Forme work, encoding within

delimiter forme work catchword
mw fw sic corr supplied unclear del gap

Discussion of the types of encoding which may appear within the mw element

The content of fw elements is textually somewhat different from the content of the main text stream. In a sense, the words that appear within the forme work are not part of the text’s linguistic structure: they function as part of the text’s infrastructure, but they do not signify in the same way as the rest of the text. If the word Jane appears as a catchword, it does not serve as another personal name, but rather simply as the repetition of a string of characters which does serve as a name.

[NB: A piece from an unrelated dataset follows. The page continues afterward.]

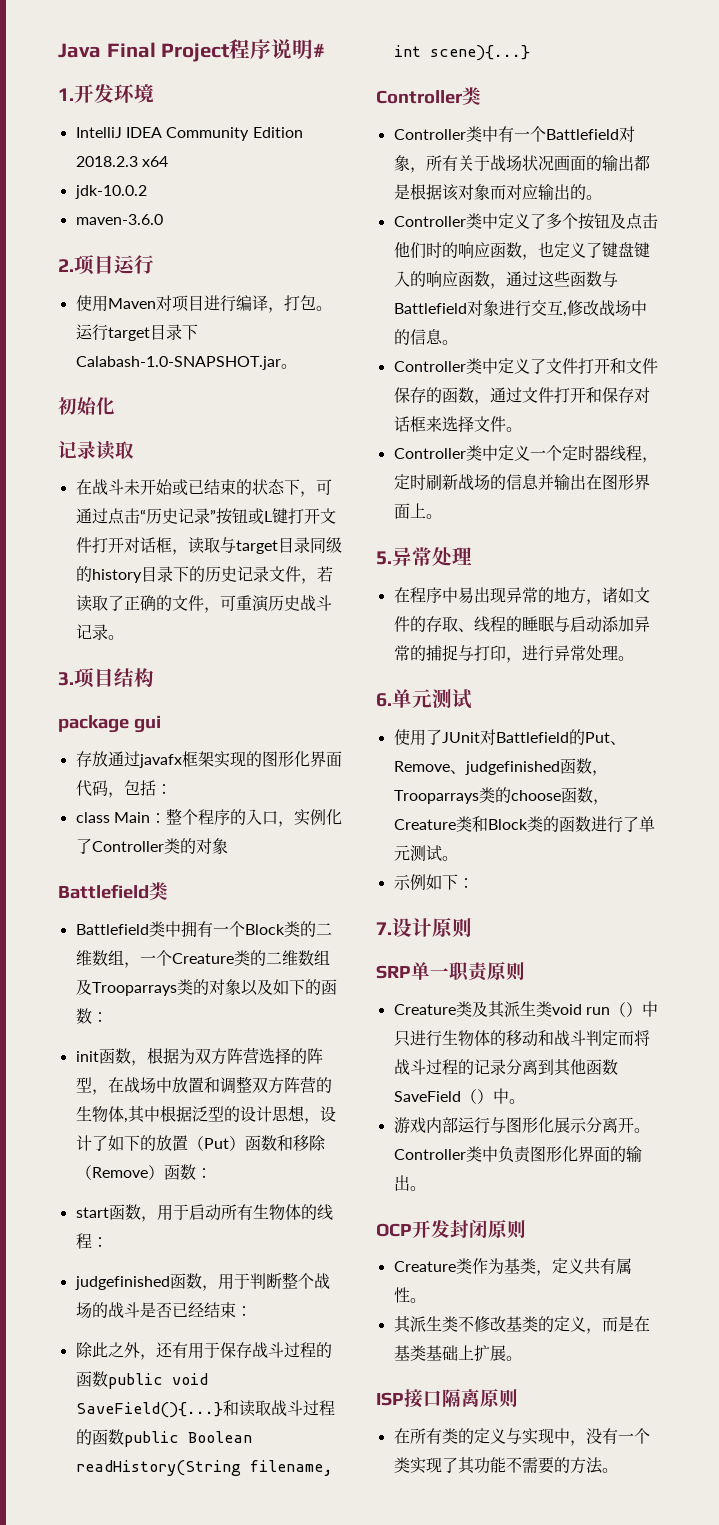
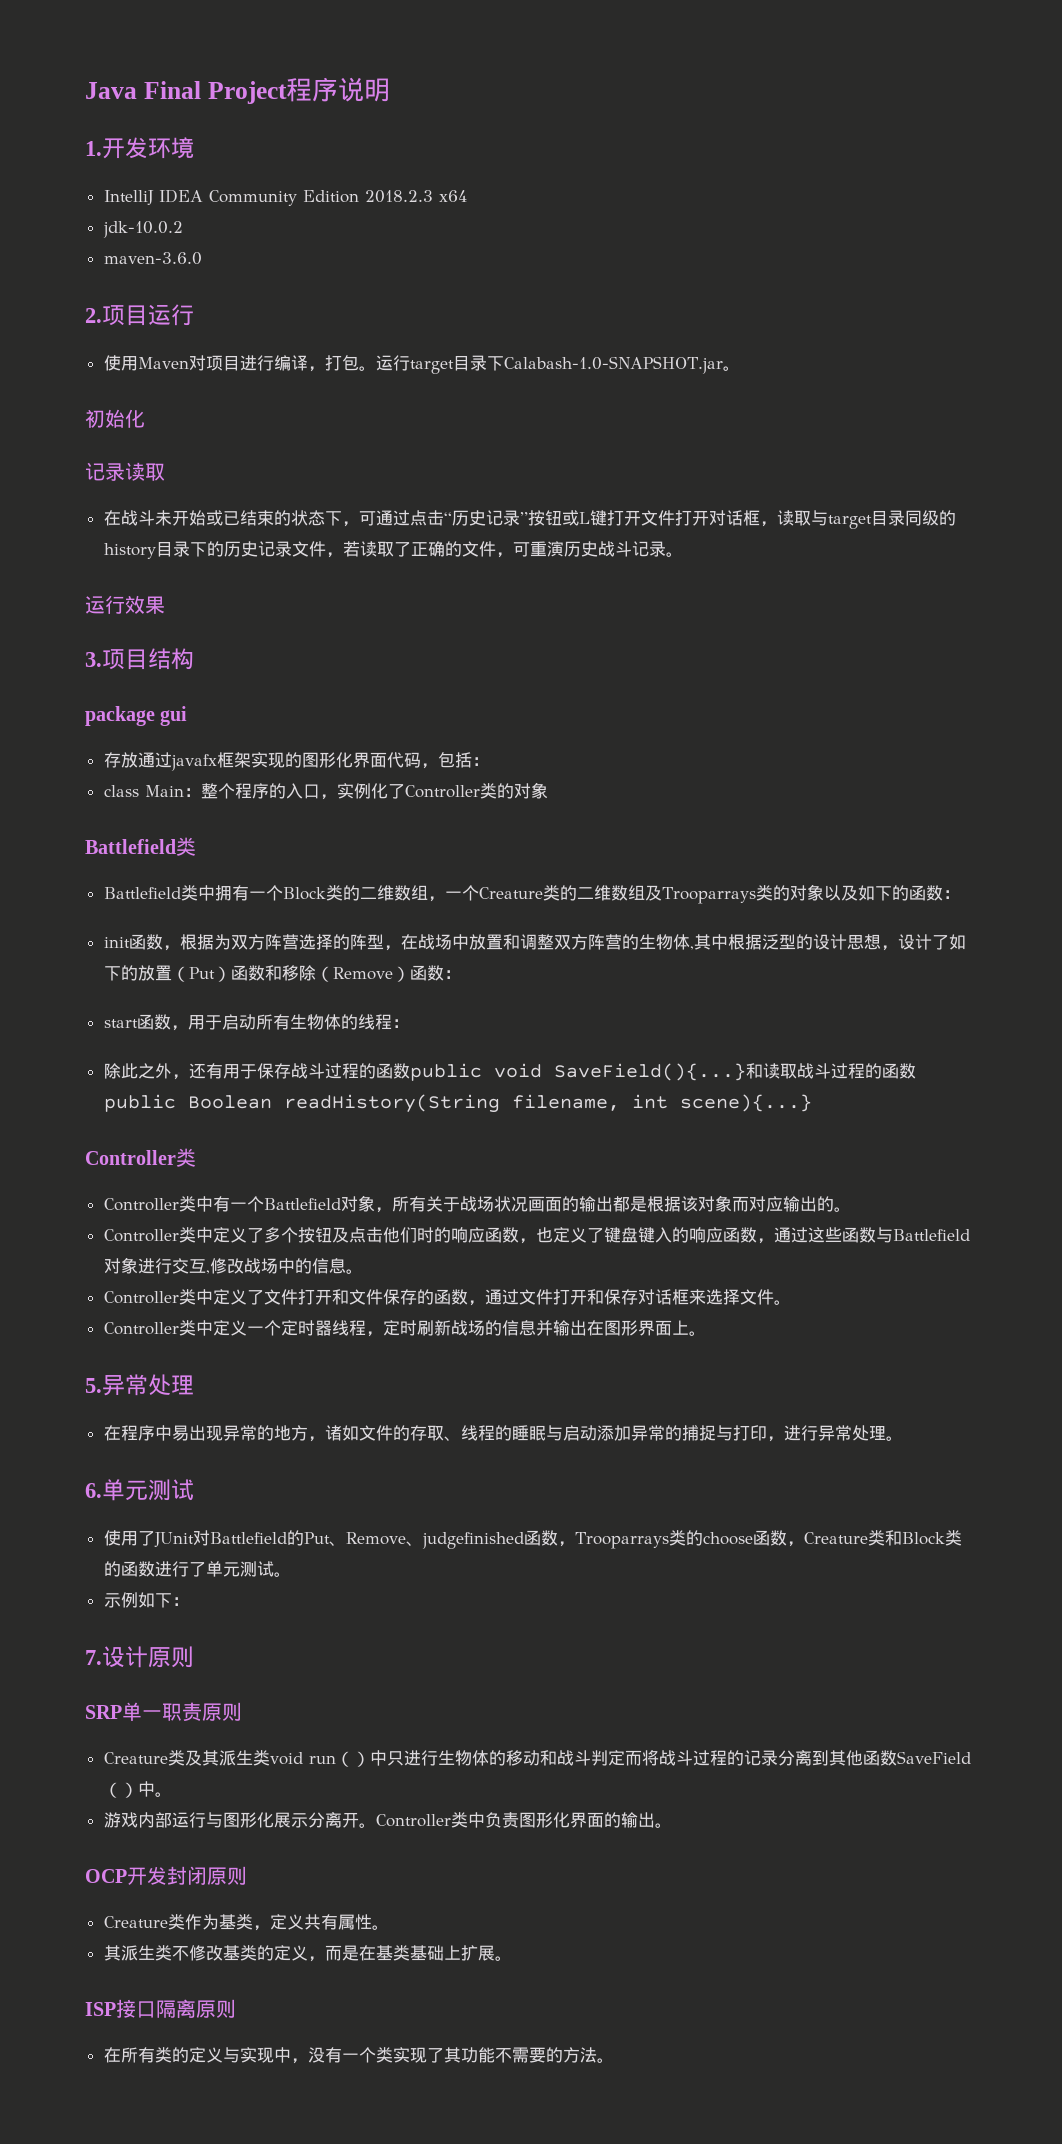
[313,43,326,57] # -> (390, 90) none
(124, 637) none -> [85,595,165,614] // 运行效果
[74,1272,330,1291] [75,1302,252,1319] // judgefinished函数，用于判断整个战场的战斗是否已经结束： -> (409, 1023) none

For this reason, within the content of fw elements very little further encoding is needed or appropriate. We recommend that names, dates, emphasis, and other phrase-level encoding should not be used. Encoding may be included to signal and correct discrepancies, to represent transcription problems such as illegibility, or to capture basic renditional information.

The following are specific cases where we suggest that further encoding may be useful within fw:

  1. Where there is a typographical error in the forme work, we recommend encoding it using sic so that the error is flagged (and can be distinguished as an error in the source rather than a transcription error). For catchwords, we do not recommend correcting the error, since there are no circumstances where a corrected catchword is likely to be useful, and the discrepancy can be seen and understood by the reader in any case. See the entry on catchwords for information on the treatment of discrepancies between the catchword and the main text.
  2. Where there is highlighting in part of the forme work, we recommend encoding it using hi, regardless of its cause. Rendition that applies to an entire fw element should be recorded on the rend attribute of fw. See Forme work: renditional issues for more information on encoding rendition in forme work.
  3. If the content of the forme work is obscured, illegible, or deleted, we recommend encoding this as usual using supplied, unclear, del, gap.

Finally, characters that are usually encoded as delimiters using rend (e.g. quotation marks, brackets, and so forth) should be encoded as #PCDATA, since they do not function as delimiters for the catchword and will never need to be suppressed or altered on output.